++++ 本文
みんなが親切というか、そういう声を旅人にかける度量を持っているということもあるのだろう、が、
バイクのタンデムというのは、危ないという印象を持つのも、また事実なのだろうと思う。
高速道路のタンデムがなかなか解禁にならない一つの理由なのかも知れない。

言われたとおり蕎麦やの角を曲がって少し行くと、県道59号の看板が出た。まちがいない。
さあ!仁科峠を越えれば、そこは駿河湾だ。
とはいえ、仁科峠は 900m だし、海岸までは30km以上はあるぞ。
と思いながら走り出すと、確かに道が細い。
しかし、その登りの道は、いままで知らなかった素朴な伊豆の景色が広がっては通り過ぎていった。

伊豆は国道414号(修善寺〜下田)の東と西とで、表情が違う。
東側はどんな田舎道でも関東というか東京圏という空気が漂うが、西側はもっと乾いた感じがする。
都心からの観光客に媚びを売っていない、
景色までもがそうだ。僕らに媚びを売ってこない。
その乾いた感じが好きだ。

川沿いに進む。猫越川という名前だが、途中で県道は支流の持越川に沿って登っていく
持越川がまた3つに分かれるところに、中外鉱業持越鉱業所というのが現れる。

あとで知ったのだが、この持越に金山があったらしい。
++++++++
++++ 提供データ
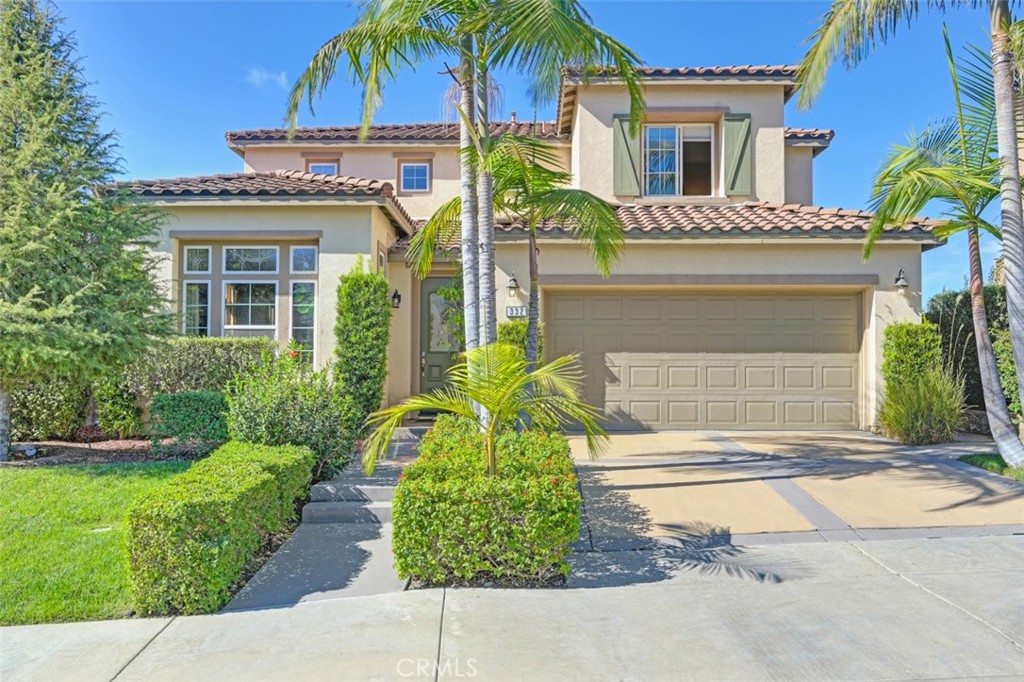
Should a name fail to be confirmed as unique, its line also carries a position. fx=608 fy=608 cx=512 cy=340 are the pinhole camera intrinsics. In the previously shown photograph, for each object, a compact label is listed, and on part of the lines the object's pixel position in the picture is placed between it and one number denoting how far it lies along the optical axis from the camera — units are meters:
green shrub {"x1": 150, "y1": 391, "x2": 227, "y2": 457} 8.26
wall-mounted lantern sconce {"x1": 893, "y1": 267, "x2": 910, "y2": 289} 10.49
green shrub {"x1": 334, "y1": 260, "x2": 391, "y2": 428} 10.05
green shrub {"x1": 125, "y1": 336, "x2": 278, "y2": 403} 9.62
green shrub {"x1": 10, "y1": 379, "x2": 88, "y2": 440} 9.28
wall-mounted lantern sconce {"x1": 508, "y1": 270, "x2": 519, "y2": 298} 10.95
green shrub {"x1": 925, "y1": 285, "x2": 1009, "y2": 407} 10.77
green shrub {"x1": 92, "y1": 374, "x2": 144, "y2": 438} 9.63
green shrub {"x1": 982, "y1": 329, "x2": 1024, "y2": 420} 9.53
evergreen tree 7.22
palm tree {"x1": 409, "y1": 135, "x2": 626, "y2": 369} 7.02
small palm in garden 5.06
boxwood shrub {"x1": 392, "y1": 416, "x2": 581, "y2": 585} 4.55
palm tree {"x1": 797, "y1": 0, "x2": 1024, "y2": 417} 7.62
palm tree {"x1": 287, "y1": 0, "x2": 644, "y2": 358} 6.15
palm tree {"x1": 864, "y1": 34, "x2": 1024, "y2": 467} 7.86
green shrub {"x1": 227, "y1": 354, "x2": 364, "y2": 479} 7.03
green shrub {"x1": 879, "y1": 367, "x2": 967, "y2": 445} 9.67
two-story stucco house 10.65
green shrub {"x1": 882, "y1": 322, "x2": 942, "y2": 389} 10.22
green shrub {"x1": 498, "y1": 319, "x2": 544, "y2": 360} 10.53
++++++++
[問題と課題]
[1] 本文のうち、「と思いながら走り出すと、確かに道が細い。」を含む語句で始まり「あとで知ったのだが、この持越に金山があったらしい。」で終わる部分を、そのまま書き写してください。
[2] 次の記述が本文と合うかどうかを、それぞれ「はい」か「いいえ」で答え、決め手となる本文の語句をそのまま引用せよ。
(a) 仁科峠の高さは900mである。
(b) 県道は途中から支流の持越川に沿って登っていく。
(c) 伊豆の国道414号より東側は、西側よりも乾いた感じがする。

[各問の解答]
[1]
と思いながら走り出すと、確かに道が細い。
しかし、その登りの道は、いままで知らなかった素朴な伊豆の景色が広がっては通り過ぎていった。

伊豆は国道414号(修善寺〜下田)の東と西とで、表情が違う。
東側はどんな田舎道でも関東というか東京圏という空気が漂うが、西側はもっと乾いた感じがする。
都心からの観光客に媚びを売っていない、
景色までもがそうだ。僕らに媚びを売ってこない。
その乾いた感じが好きだ。

川沿いに進む。猫越川という名前だが、途中で県道は支流の持越川に沿って登っていく
持越川がまた3つに分かれるところに、中外鉱業持越鉱業所というのが現れる。

あとで知ったのだが、この持越に金山があったらしい。

[2]
(a) はい。「仁科峠は 900m だし」
(b) はい。「途中で県道は支流の持越川に沿って登っていく」
(c) いいえ。「西側はもっと乾いた感じがする」